Civ. 3e, 25 janv. 2024, n° 22-16.583
En l’espèce, un bailleur avait consenti à une société trois baux commerciaux sur des locaux dépendant d’un même immeuble. Quelques mois plus tard, la locataire a quitté les biens donnés à bail et cessé le paiement des loyers. Par lettre recommandée avec demande d'avis de réception, la locataire a justifié son départ par les agissements du gérant de la société bailleresse lui reprochant de s'être régulièrement introduit dans les locaux loués et d'y avoir eu des comportements déplacés envers plusieurs de ses salariées. La bailleresse a assigné la locataire en paiement des loyers postérieurs au départ de celle-ci. La locataire a reconventionnellement sollicité le prononcé de la résiliation des baux à effet de la date de son départ. La Cour d’appel a retenu que le comportement déplacé et inapproprié du gérant de la société bailleresse à l’égard des salariées de la société locataire était de nature à porter atteinte à la jouissance paisible des locaux loués. Ces éléments justifiaient ainsi la résiliation du bail sans qu’il pût être exigé une mise en demeure préalable. La société bailleresse s’est alors pourvue en cassation, reprochant à la juridiction du fond une violation de l'article 1226 du Code civil, aux termes duquel si le créancier peut, à ses risques et périls, résoudre le contrat par voie de notification, il doit, sauf urgence, préalablement mettre en demeure le débiteur défaillant de satisfaire à son engagement dans un délai raisonnable.

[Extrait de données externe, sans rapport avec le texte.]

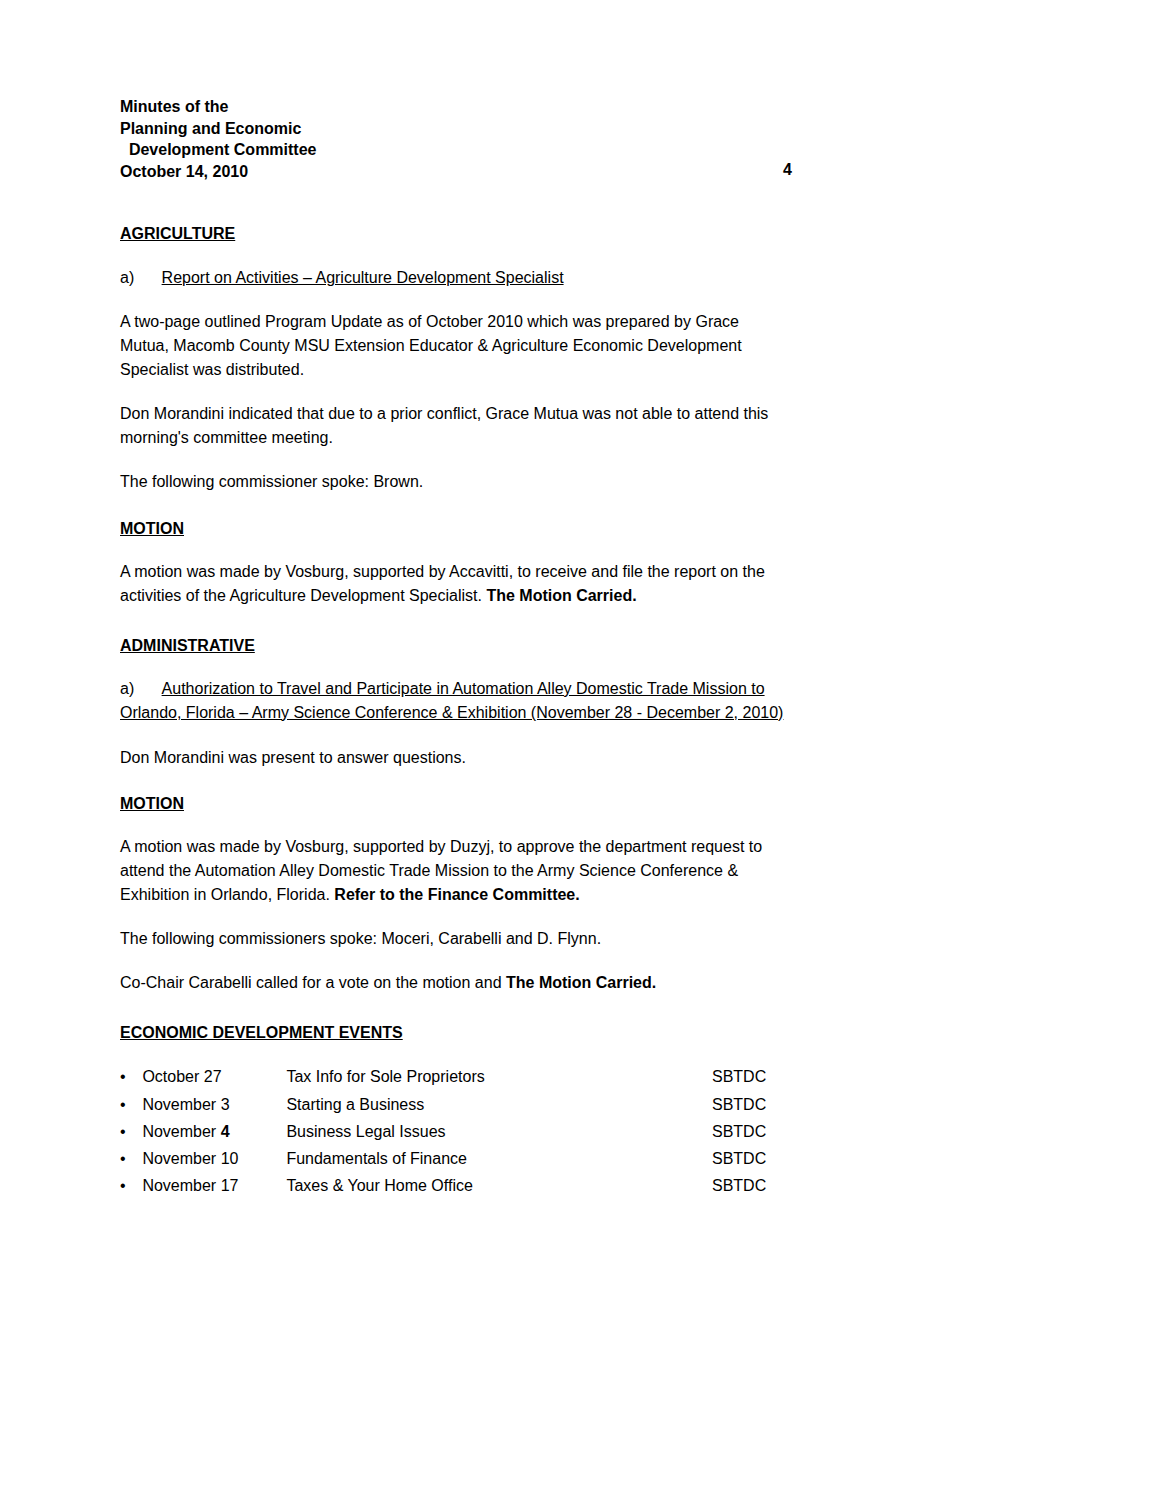Minutes of the
Planning and Economic
Development Committee
October 14, 2010
4
AGRICULTURE
a) Report on Activities – Agriculture Development Specialist
A two-page outlined Program Update as of October 2010 which was prepared by Grace Mutua, Macomb County MSU Extension Educator & Agriculture Economic Development Specialist was distributed.
Don Morandini indicated that due to a prior conflict, Grace Mutua was not able to attend this morning's committee meeting.
The following commissioner spoke: Brown.
MOTION
A motion was made by Vosburg, supported by Accavitti, to receive and file the report on the activities of the Agriculture Development Specialist. The Motion Carried.
ADMINISTRATIVE
a) Authorization to Travel and Participate in Automation Alley Domestic Trade Mission to Orlando, Florida – Army Science Conference & Exhibition (November 28 - December 2, 2010)
Don Morandini was present to answer questions.
MOTION
A motion was made by Vosburg, supported by Duzyj, to approve the department request to attend the Automation Alley Domestic Trade Mission to the Army Science Conference & Exhibition in Orlando, Florida. Refer to the Finance Committee.
The following commissioners spoke: Moceri, Carabelli and D. Flynn.
Co-Chair Carabelli called for a vote on the motion and The Motion Carried.
ECONOMIC DEVELOPMENT EVENTS
| • | October 27 | Tax Info for Sole Proprietors | SBTDC |
| • | November 3 | Starting a Business | SBTDC |
| • | November 4 | Business Legal Issues | SBTDC |
| • | November 10 | Fundamentals of Finance | SBTDC |
| • | November 17 | Taxes & Your Home Office | SBTDC |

La troisième chambre civile de la Cour de cassation rappelle que la résolution résulte soit d’une clause résolutoire soit, en cas d’inexécution suffisamment grave, d’une notification du créancier au débiteur ou d’une décision de justice (C. civ., art. 1224). Si le créancier résout ainsi le contrat par voie de notification, il le fait à ses risques et périls et doit, sauf urgence, préalablement mettre en demeure le débiteur défaillant de satisfaire à son engagement dans un délai raisonnable (C. civ., art. 1226).

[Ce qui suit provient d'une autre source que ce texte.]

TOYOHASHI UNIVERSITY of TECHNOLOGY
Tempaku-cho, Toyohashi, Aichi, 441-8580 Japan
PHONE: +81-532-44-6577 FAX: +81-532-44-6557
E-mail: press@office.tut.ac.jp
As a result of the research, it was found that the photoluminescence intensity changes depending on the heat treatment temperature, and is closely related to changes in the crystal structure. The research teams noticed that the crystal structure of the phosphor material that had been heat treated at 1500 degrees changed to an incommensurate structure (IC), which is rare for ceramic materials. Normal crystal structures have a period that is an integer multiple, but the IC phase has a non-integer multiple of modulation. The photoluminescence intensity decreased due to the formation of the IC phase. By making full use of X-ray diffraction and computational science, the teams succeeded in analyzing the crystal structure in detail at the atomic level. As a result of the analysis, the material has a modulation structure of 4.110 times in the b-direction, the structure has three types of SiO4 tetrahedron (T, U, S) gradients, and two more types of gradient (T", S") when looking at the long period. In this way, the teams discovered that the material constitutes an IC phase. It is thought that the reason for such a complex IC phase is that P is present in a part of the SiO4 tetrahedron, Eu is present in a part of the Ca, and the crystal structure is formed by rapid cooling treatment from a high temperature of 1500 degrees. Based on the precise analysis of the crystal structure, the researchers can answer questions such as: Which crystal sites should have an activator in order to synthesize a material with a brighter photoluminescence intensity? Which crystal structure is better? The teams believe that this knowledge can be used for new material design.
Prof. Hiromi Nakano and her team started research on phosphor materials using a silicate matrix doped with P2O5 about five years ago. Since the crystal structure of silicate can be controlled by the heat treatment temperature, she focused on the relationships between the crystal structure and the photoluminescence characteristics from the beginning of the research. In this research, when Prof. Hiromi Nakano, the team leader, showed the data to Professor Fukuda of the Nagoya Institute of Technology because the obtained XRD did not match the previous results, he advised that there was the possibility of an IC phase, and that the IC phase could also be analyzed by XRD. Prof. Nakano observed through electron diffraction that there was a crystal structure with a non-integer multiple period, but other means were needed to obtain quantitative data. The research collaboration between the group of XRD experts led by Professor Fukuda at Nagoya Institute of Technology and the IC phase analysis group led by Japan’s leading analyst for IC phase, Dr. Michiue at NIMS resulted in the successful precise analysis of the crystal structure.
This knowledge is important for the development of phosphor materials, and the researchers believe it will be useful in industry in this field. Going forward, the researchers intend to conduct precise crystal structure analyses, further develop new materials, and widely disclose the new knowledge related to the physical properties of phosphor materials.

La Cour de cassation rejette cependant le pourvoi formé par le bailleur au motif que, la Cour d’appel ayant établi que le comportement du dirigeant de la société bailleresse était d’une gravité telle qu’il avait rendu manifestement impossible la poursuite des relations contractuelles, une mise en demeure préalable, qui eut été vaine, n’était pas nécessaire pour résilier le bail. Plus précisément, il est relevé qu’à l'occasion de visites journalières dans les locaux loués, celui-ci avait eu des gestes déplacés à l'égard des salariées de la locataire. La cour d’appel avait alors considéré que le comportement du gérant de la société bailleresse était de nature à porter atteinte à la jouissance paisible des locaux loués par la locataire, dont le personnel était constitué à 80 % de femmes, et justifiait la résiliation du bail sans qu'il puisse être exigée une mise en demeure préalable.

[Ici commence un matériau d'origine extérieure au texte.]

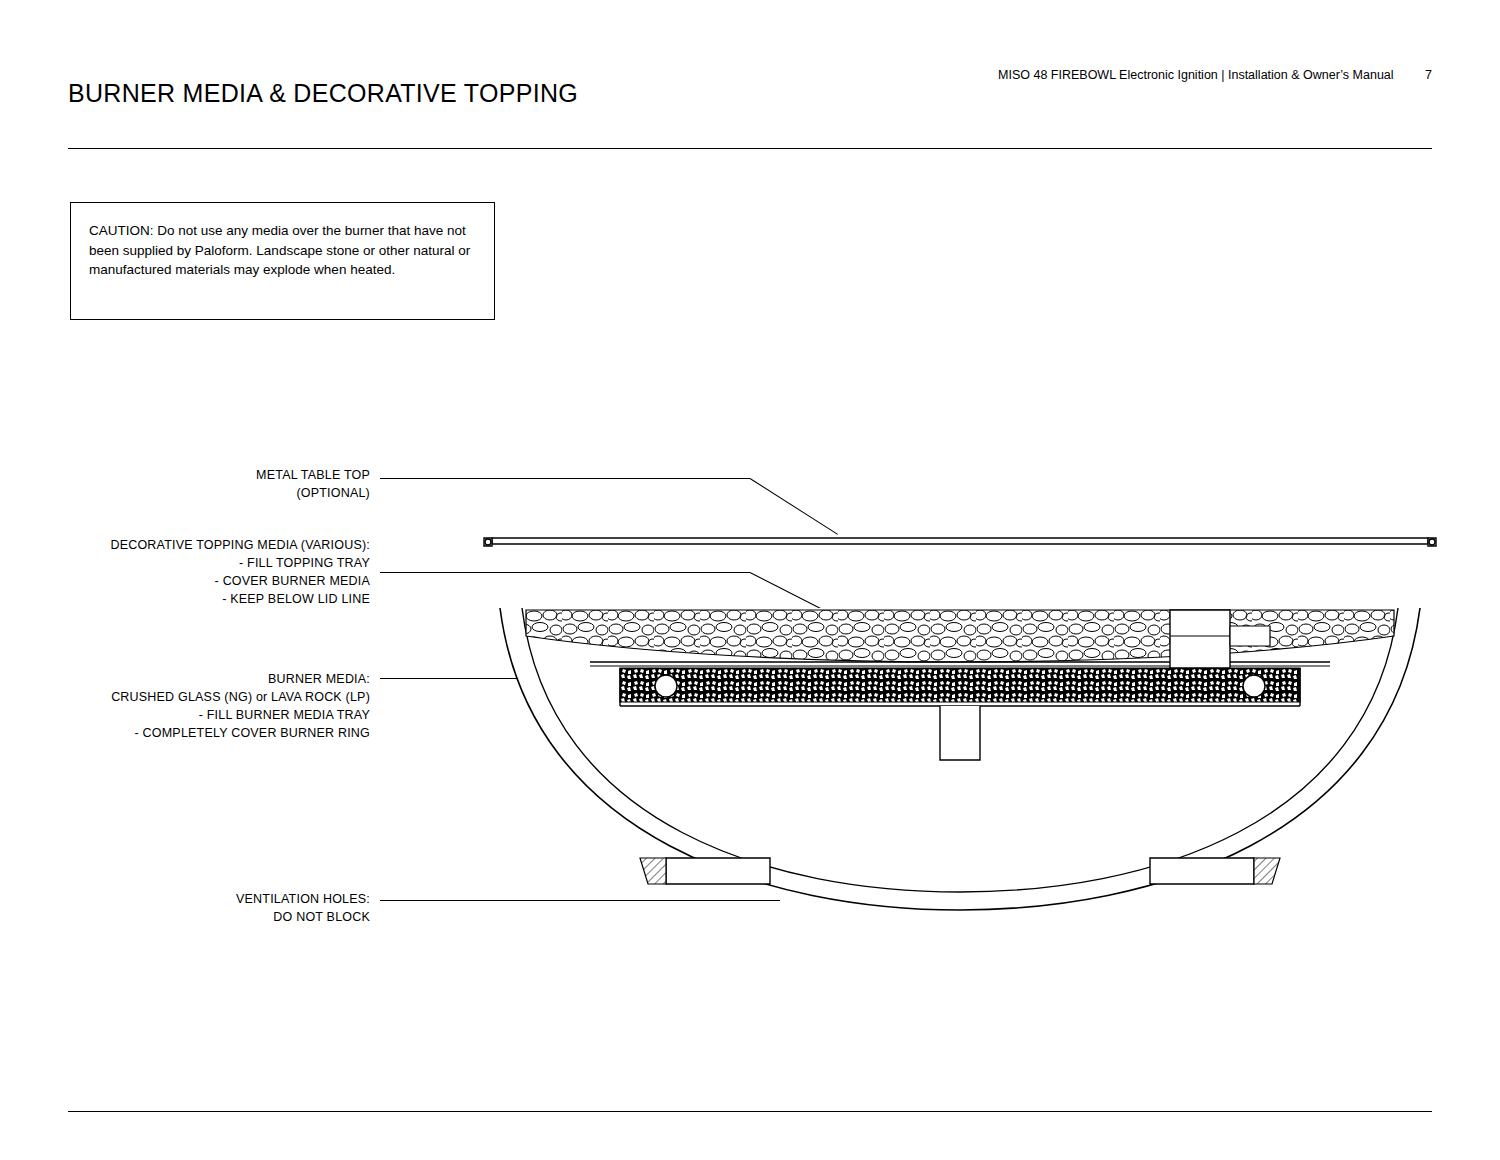BURNER MEDIA & DECORATIVE TOPPING
MISO 48 FIREBOWL Electronic Ignition | Installation & Owner’s Manual 7
CAUTION: Do not use any media over the burner that have not been supplied by Paloform. Landscape stone or other natural or manufactured materials may explode when heated.
METAL TABLE TOP
(OPTIONAL)
DECORATIVE TOPPING MEDIA (VARIOUS):
- FILL TOPPING TRAY
- COVER BURNER MEDIA
- KEEP BELOW LID LINE
BURNER MEDIA:
CRUSHED GLASS (NG) or LAVA ROCK (LP)
- FILL BURNER MEDIA TRAY
- COMPLETELY COVER BURNER RING
VENTILATION HOLES:
DO NOT BLOCK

La troisième chambre civile de la Cour de cassation applique ainsi au bail commercial la règle prétorienne nouvelle très récemment affirmée en matière de contrats de prestations de services par la chambre commerciale, écartant la condition liée à la mise en demeure du débiteur défaillant lorsqu'il résulte des circonstances qu'elle est vaine (Com. 18 oct. 2023, n° 20-21.579).
Références :
■ Com. 18 oct. 2023, n° 20-21.579 P : DAE, 10 nov. 2023, note M. Hervieu ; D. 2023. 2169, note S. Tisseyre.